According to calculations from Brent Thill of UBS, Microsoft's Surface tablet - the showcase for its ARM-based Windows RT operating system and a bold move into the own-branded device business - sold only just one million units in the fourth quarter. This figure contrasts with Thill's previous forecast of two million tablets.
The analyst cited two factors in a client note this week - the inevitable comparison with the incumbent device in this category, the iPad; and over-narrow distribution channels, which limit the product's exposure. Other observers, however, place the blame firmly on the high price point, arguing that Microsoft has not made it sufficiently clear to customers how the premium over other tablets is justified.
Poor performance for the Surface, if it persists, will be a double-edged sword for Microsoft's OEM partners. Some, such as Acer, called on the firm not to venture into their market under its own name, and may be pleased if a potential new competitor fails. However, a flop for the highest profile Windows RT vehicle will cast doubt over the whole sector, at least in the short term, and may reduce the opportunities for other slate makers.
Samsung has already cancelled the US launch of its Windows RT tablet, the Ativ Tab, blaming the unclear positioning of RT - some of which must be laid at Microsoft's door. Mike Abary, an SVP at Samsung, said in an interview: "There wasn't really a very clear positioning of what Windows RT meant in the marketplace, what it stood for relative to Windows 8, that was being done in an effective manner to the consumer.

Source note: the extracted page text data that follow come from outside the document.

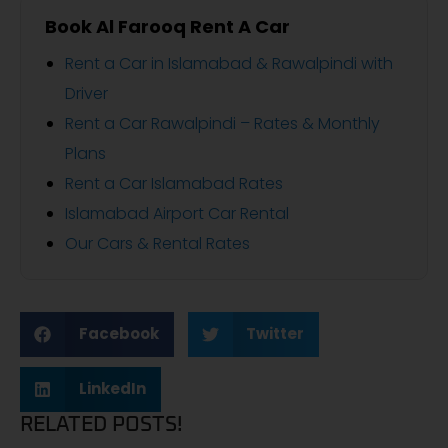
Book Al Farooq Rent A Car
Rent a Car in Islamabad & Rawalpindi with
Driver
Rent a Car Rawalpindi – Rates & Monthly
Plans
Rent a Car Islamabad Rates
Islamabad Airport Car Rental
Our Cars & Rental Rates
Facebook
Twitter
LinkedIn
RELATED POSTS!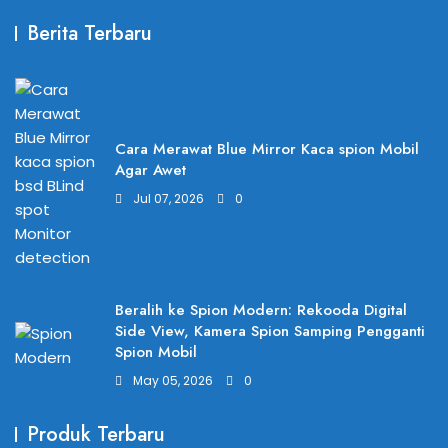
Berita Terbaru
Cara Merawat Blue Mirror Kaca spion Mobil
Agar Awet
Jul 07, 2026
0
Beralih ke Spion Modern: Rekooda Digital
Side View, Kamera Spion Samping Pengganti
Spion Mobil
May 05, 2026
0
Produk Terbaru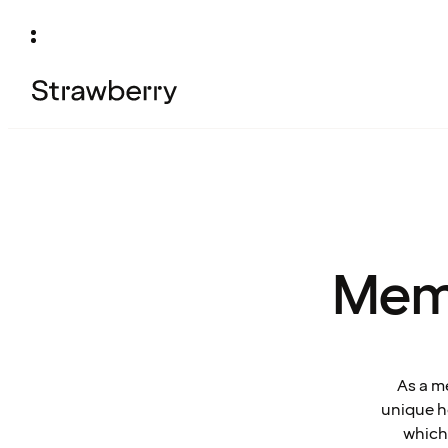
Mem
As a m
unique ho
which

When we added those two things up, the investments necessary to educate the consumer on the difference between RT and Windows 8, plus the modest feedback that we got regarding how successful could this be at retail from our retail partners, we decided maybe we ought to wait."
Meanwhile, Nokia is said to have held back on a Windows RT launch because of the potential conflicts of interest with Microsoft Surface, and because it wants clearer indications that RT devices will be a success, using the Surface as its benchmark.
Such decisions, if they spread across the ecosystem, could seriously depress the first wave of RT device launches - which will be good news only for Intel, and for Google, since it will push the focus of the ARM-based tablet sector firmly on Android. Thill has higher optimism for the Intel-based Surface Pro, which will debut later this month, because of its higher levels of performance and features, making it a real alternative to the iPad for the business user. He expects total Surface sales of 2.5m units for Microsoft's fiscal 2013, which ends in June, but a leap to 8m units in fiscal 2014.